Talvez o mais intrigante é que a análise revelou traços de DNA neandertal e denisovano nos antigos genomas sul-americanos, bem como traços da Australásia nos restos mortais de um indivíduo do Panamá. Os traços da Australásia foram detectados anteriormente em restos antigos no sudeste do Brasil e está presente hoje no povo Sirui da Amazônia.
“A quantidade extra de ascendência Denisovana em algumas populações parece se encaixar com a ascendência extra de papuas, então, nesse sentido, os dados são consistentes”, disse Laurits Skov, pesquisador do Instituto Max Planck de Antropologia Evolutiva, que não esteve afiliado ao estudo recente, em um e-mail para o Gizmodo.
“No futuro, será muito interessante se pudermos descobrir exatamente quando esse componente ancestral da Australásia aparece nas Américas e quanta herança denisovana/neandertal ele traz consigo”, acrescentou Skov.
Os indivíduos antigos no Panamá e no Brasil tinham mais traços ancestrais de Denisovanos em seus genomas do que ancestrais específicos de Neandertal. Hoje, o oposto é o caso dos humanos em todo o mundo: temos mais neandertais em nós do que denisovanos.
De acordo com o co-autor do estudo, John Lindo, antropólogo da Universidade Emory, a ascendência denisovana foi misturada aos humanos sul-americanos há 40.000 anos, e seus traços persistiram nos restos mortais de um indivíduo de 1.500 anos do Uruguai.
Santos disse que não há evidências dos traços da Australásia em restos antigos da América do Norte, o que sugere que os antigos Australásios podem ter chegado às Américas sem cruzar a Beringia.
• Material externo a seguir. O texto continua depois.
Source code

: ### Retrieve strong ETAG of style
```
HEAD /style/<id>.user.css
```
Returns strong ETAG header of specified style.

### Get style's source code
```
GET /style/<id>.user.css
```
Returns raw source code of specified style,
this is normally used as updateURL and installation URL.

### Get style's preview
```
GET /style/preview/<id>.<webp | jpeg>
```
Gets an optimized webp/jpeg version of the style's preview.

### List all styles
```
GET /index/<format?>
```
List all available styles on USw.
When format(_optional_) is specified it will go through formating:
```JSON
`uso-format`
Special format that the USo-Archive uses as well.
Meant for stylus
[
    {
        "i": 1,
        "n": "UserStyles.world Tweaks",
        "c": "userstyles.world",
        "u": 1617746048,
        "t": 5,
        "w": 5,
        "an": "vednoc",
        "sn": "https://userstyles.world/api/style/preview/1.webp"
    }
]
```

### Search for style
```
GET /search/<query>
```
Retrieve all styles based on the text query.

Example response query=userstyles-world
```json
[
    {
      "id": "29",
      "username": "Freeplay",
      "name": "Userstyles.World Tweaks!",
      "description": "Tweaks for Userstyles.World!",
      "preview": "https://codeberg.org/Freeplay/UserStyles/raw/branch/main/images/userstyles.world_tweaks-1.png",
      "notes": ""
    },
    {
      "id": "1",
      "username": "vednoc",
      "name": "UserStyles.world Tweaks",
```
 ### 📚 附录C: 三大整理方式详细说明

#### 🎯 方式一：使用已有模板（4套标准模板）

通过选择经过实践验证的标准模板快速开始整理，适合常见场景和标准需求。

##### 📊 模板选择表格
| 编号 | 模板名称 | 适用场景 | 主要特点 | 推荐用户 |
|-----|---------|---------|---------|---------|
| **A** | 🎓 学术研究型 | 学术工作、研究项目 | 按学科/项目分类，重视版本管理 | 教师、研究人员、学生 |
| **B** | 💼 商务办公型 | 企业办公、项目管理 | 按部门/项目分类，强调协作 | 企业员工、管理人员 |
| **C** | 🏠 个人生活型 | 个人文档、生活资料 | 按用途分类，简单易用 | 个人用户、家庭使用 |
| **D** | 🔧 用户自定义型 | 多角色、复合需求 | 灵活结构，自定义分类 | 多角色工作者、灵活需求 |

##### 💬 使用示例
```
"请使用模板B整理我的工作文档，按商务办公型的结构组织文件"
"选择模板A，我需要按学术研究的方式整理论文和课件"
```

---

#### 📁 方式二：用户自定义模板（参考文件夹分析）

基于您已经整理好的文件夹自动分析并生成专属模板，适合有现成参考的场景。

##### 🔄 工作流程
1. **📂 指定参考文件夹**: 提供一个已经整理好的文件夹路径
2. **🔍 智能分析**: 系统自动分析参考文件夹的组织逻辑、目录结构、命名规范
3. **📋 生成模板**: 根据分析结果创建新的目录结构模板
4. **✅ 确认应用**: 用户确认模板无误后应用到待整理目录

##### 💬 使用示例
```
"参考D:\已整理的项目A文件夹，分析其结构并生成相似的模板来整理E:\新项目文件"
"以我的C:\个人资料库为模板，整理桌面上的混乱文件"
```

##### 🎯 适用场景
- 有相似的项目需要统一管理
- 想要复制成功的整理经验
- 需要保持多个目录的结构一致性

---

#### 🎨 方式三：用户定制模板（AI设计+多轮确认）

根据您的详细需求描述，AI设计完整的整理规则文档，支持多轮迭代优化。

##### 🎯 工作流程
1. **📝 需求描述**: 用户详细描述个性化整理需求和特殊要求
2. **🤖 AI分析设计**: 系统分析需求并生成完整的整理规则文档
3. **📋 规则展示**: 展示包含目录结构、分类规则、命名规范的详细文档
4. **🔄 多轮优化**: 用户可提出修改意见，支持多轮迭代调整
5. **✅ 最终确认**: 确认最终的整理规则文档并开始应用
Para esse fim, a equipe espera examinar genomas mais antigos de nativos americanos e polinésios atuais em estudos futuros.
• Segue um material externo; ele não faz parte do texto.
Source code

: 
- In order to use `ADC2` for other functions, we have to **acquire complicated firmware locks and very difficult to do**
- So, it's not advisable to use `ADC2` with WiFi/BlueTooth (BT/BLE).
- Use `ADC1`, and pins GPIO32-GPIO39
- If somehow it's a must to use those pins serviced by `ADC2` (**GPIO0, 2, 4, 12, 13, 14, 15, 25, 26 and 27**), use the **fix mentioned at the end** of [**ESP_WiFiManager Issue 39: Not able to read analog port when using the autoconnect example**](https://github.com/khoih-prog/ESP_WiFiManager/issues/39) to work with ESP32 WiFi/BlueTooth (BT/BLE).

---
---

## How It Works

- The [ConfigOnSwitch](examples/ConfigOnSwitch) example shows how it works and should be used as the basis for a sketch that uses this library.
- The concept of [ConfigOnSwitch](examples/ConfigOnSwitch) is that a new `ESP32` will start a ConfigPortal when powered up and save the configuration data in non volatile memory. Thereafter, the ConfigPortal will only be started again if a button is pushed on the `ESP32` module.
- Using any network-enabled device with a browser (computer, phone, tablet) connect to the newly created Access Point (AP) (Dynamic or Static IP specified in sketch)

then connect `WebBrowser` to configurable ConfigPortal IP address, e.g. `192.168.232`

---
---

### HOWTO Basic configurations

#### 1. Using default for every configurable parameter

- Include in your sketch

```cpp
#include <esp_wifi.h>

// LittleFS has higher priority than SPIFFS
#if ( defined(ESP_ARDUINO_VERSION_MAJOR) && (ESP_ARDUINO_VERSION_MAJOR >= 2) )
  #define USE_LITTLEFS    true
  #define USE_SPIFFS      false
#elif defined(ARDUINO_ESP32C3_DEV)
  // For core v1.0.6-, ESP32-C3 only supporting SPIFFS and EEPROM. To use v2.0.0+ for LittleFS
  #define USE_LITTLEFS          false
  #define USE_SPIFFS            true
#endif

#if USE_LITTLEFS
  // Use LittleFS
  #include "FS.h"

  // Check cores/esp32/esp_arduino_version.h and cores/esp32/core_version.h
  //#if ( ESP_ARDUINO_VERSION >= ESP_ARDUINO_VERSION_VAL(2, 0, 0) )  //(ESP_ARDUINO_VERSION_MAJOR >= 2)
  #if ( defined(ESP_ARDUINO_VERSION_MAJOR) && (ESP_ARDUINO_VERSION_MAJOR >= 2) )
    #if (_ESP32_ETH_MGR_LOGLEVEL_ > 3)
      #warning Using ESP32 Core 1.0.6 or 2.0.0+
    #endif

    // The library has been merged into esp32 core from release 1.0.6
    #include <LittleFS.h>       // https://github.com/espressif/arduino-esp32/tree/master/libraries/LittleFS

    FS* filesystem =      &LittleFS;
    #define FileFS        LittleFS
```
“A ancestralidade da Australásia nas Américas é desconcertante, pois isso foi relatado para amostras isoladas amplamente separadas por espaço e tempo e não mostra um padrão claro”, disse Iosif Lazaridis, geneticista da Universidade de Harvard que não era afiliado ao trabalho, em um e-mail para o Gizmodo.
“Essa ascendência pode ter se espalhado com as migrações austronésias pelo Pacífico (uma rota não beringiana), já que os austronésios eram marinheiros competentes”, acrescentou Lazaridis, observando que, apesar da possibilidade, não há evidências de que os austronésios tenham chegado às Américas.
Cada vez mais, a história que conhecemos da existência humana torna-se colorida com a genética de espécies de hominídeos há muito tempo perdidas. À medida que genomas mais antigos são sequenciados, os cientistas podem desenvolver um retrato mais completo de como a humanidade se dispersou pelos continentes e quanto do que nos torna humanos não é realmente do Homo sapiens.